A sea of tricolor red, white and green flags flapped above a huge crowd during one campaign rally, as Hungarians, some in traditional military outfits, burned candles and sang nationalistic songs.

Last week's rally, estimated at 500,000, was made up mainly of government supporters from around the country who marched to Kossuth Square in front of the ghotic Parliament building in Budapest.

Surrounded by famous sport figures and popstars, Hungary's youthful 38 year old Prime Minister Viktor Orban, urged the demonstrators not to betray Hungary by voting for the Socialists and what he calls "big capital."

The meeting was also attended by members of the far right Hungarian Justice and Life Party, known for its perceived anti-Semitic and anti- foreigners statements. It has pledged to support Mr. Orban's Federation of Young Democrats Hungarian Civic Party, known as Fidesz, and its smaller partner, the Hungarian Democratic Forum.

Analysts say the ruling party's courting of the far right and its nationalist rhetoric have set off alarm bells among Hungary's European neighbors and underscored the deep divisions within the country.

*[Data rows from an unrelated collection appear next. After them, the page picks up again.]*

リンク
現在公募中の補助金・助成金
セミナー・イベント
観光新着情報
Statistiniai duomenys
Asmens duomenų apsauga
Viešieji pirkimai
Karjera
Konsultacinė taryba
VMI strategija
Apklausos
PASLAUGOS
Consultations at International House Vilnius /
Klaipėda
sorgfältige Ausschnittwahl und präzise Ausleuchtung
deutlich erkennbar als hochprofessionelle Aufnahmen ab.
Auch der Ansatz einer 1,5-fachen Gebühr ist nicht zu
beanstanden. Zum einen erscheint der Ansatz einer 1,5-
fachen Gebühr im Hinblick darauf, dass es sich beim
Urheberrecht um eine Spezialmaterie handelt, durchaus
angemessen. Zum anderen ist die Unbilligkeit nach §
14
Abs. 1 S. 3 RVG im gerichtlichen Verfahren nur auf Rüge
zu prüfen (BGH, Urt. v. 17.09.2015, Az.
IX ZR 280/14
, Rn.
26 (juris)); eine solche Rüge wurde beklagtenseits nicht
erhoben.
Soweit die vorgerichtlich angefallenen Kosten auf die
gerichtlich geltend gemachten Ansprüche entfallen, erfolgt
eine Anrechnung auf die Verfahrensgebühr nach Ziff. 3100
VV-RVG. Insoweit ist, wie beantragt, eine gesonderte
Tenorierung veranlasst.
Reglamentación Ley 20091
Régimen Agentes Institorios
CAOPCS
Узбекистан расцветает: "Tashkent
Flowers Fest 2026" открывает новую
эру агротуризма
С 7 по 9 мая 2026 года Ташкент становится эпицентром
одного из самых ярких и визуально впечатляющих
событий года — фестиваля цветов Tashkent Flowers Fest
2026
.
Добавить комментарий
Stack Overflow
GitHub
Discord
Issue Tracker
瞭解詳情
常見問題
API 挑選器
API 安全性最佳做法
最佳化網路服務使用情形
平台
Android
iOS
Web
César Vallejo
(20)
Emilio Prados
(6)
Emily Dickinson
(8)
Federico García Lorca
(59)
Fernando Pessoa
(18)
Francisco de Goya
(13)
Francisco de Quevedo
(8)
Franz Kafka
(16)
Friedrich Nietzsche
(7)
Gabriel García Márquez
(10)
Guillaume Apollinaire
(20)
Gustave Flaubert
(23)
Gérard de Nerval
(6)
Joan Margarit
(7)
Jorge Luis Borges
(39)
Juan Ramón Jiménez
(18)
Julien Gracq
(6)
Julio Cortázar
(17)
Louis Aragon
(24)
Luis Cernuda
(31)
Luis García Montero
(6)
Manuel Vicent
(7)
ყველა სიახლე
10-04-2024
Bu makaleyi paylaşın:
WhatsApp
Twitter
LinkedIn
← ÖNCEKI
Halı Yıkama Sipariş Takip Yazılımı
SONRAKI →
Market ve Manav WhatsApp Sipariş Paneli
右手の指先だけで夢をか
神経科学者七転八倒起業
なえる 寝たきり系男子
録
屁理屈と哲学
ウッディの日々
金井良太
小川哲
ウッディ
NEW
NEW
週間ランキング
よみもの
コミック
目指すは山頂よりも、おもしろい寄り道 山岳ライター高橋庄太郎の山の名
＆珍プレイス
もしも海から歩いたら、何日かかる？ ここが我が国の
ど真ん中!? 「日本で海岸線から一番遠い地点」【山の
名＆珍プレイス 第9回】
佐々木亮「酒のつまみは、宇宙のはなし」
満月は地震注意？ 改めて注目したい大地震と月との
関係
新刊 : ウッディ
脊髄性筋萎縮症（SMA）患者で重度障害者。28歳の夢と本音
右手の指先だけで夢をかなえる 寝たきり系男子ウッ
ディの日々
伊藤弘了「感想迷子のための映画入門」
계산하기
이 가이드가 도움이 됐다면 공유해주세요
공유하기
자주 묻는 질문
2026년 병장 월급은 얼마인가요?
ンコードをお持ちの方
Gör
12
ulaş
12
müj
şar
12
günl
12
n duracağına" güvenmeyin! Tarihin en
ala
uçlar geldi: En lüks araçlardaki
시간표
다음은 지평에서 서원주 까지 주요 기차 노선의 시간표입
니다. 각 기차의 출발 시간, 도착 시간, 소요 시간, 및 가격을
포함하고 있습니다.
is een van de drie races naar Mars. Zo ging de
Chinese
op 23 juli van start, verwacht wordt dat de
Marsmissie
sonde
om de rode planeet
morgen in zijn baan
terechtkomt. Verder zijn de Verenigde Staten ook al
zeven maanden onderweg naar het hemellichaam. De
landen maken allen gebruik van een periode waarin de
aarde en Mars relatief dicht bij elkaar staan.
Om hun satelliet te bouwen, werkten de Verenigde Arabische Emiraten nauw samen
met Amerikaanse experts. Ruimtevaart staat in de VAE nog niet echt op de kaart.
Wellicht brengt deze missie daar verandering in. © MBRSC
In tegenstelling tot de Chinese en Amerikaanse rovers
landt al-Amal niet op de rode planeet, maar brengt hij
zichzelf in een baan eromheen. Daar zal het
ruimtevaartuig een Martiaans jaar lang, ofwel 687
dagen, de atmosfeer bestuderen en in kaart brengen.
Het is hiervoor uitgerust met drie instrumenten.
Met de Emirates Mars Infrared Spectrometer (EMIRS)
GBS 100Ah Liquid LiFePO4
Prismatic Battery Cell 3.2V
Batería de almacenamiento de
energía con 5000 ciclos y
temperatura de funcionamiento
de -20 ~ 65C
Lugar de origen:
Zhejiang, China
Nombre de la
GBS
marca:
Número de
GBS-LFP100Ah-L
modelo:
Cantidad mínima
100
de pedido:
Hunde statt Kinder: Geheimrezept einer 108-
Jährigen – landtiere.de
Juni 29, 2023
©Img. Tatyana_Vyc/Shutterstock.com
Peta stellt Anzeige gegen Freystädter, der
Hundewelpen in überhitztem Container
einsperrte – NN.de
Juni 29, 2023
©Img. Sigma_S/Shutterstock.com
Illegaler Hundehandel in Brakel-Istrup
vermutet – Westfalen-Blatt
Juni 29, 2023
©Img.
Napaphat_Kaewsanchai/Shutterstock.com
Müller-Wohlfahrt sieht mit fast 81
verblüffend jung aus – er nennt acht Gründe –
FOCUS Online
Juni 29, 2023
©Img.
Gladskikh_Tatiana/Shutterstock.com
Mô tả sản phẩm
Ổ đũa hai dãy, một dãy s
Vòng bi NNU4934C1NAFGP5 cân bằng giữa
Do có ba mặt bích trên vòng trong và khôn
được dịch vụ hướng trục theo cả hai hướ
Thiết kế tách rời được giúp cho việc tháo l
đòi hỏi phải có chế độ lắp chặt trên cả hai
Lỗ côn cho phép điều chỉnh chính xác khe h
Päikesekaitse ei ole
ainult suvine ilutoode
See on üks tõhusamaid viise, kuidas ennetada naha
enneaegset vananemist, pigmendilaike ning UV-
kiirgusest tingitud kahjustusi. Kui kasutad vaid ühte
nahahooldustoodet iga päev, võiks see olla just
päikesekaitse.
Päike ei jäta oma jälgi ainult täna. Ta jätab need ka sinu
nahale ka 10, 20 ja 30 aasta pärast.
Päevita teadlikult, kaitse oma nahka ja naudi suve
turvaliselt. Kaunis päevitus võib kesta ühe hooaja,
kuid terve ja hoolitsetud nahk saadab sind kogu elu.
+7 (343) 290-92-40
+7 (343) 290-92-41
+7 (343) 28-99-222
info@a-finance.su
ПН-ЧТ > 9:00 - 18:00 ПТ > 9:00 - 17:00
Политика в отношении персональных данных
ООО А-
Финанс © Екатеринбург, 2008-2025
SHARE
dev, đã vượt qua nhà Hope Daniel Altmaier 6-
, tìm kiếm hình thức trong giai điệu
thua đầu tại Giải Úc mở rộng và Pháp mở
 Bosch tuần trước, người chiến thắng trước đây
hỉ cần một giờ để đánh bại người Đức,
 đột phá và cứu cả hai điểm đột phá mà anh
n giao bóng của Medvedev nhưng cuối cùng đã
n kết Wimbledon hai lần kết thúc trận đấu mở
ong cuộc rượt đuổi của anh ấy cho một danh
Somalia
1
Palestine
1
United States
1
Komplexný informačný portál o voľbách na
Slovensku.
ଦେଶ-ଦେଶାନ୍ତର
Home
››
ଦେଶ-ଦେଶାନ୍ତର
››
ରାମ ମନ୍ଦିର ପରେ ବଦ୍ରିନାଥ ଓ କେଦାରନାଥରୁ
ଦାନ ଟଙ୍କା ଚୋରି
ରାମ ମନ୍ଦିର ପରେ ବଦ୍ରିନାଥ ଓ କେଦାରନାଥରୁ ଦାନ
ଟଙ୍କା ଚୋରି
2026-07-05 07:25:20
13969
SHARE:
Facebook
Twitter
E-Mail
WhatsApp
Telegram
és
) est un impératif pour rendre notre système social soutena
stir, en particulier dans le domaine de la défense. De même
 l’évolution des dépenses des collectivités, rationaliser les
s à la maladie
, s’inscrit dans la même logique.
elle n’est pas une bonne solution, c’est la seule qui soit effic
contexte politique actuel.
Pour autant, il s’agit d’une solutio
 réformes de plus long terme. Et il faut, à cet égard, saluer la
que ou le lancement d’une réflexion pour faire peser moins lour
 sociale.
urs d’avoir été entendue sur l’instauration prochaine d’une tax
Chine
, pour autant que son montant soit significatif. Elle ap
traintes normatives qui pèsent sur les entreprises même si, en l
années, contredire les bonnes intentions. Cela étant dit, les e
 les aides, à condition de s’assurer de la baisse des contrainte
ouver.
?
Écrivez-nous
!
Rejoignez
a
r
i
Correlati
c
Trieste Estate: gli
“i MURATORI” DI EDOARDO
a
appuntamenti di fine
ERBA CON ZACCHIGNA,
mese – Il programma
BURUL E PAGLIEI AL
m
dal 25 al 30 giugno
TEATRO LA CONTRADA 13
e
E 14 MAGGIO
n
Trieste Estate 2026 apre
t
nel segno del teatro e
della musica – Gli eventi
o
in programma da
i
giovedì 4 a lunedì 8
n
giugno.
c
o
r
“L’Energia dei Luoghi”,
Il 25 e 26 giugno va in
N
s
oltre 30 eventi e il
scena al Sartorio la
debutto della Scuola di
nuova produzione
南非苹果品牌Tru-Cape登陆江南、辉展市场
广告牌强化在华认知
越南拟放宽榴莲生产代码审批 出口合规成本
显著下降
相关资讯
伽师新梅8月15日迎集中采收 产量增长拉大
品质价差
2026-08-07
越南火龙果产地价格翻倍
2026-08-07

Meanwhile, the Hungarian Socialist Party, which has pledged to unite the country, won the most seats in the first round of voting on April 7, and is hoping to form a new Government in cooperation with the much smaller Alliance of Free Democrats.

Opinion polls have predicted a narrow victory for the opposition, a prospect that has apparently been welcomed by investors. Share prices rose on the local stock market following the first round of voting.

Whoever, wins control of the government is expected to support Hungary's European Union membership, which is expected in 2004.

However, Western officials say the outcome of the elections may well determine the future image of the EU, where a debate has raged over whether the organization should become a confederation of independent states or a kind of United States of Europe.

Analysts say the answer on this question is expected to come from mainly former Communist and current candidate countries such as Hungary. While Mr. Orban seems to support independence of a proud Hungary within an EU framework, his main rival, the Socialist Party candidate to head the government, Peter Medgyessy, believes in closer cooperation.

By Sunday evening, when the initial official results are expected, it will be known which direction the voters of Hungary want their country to go.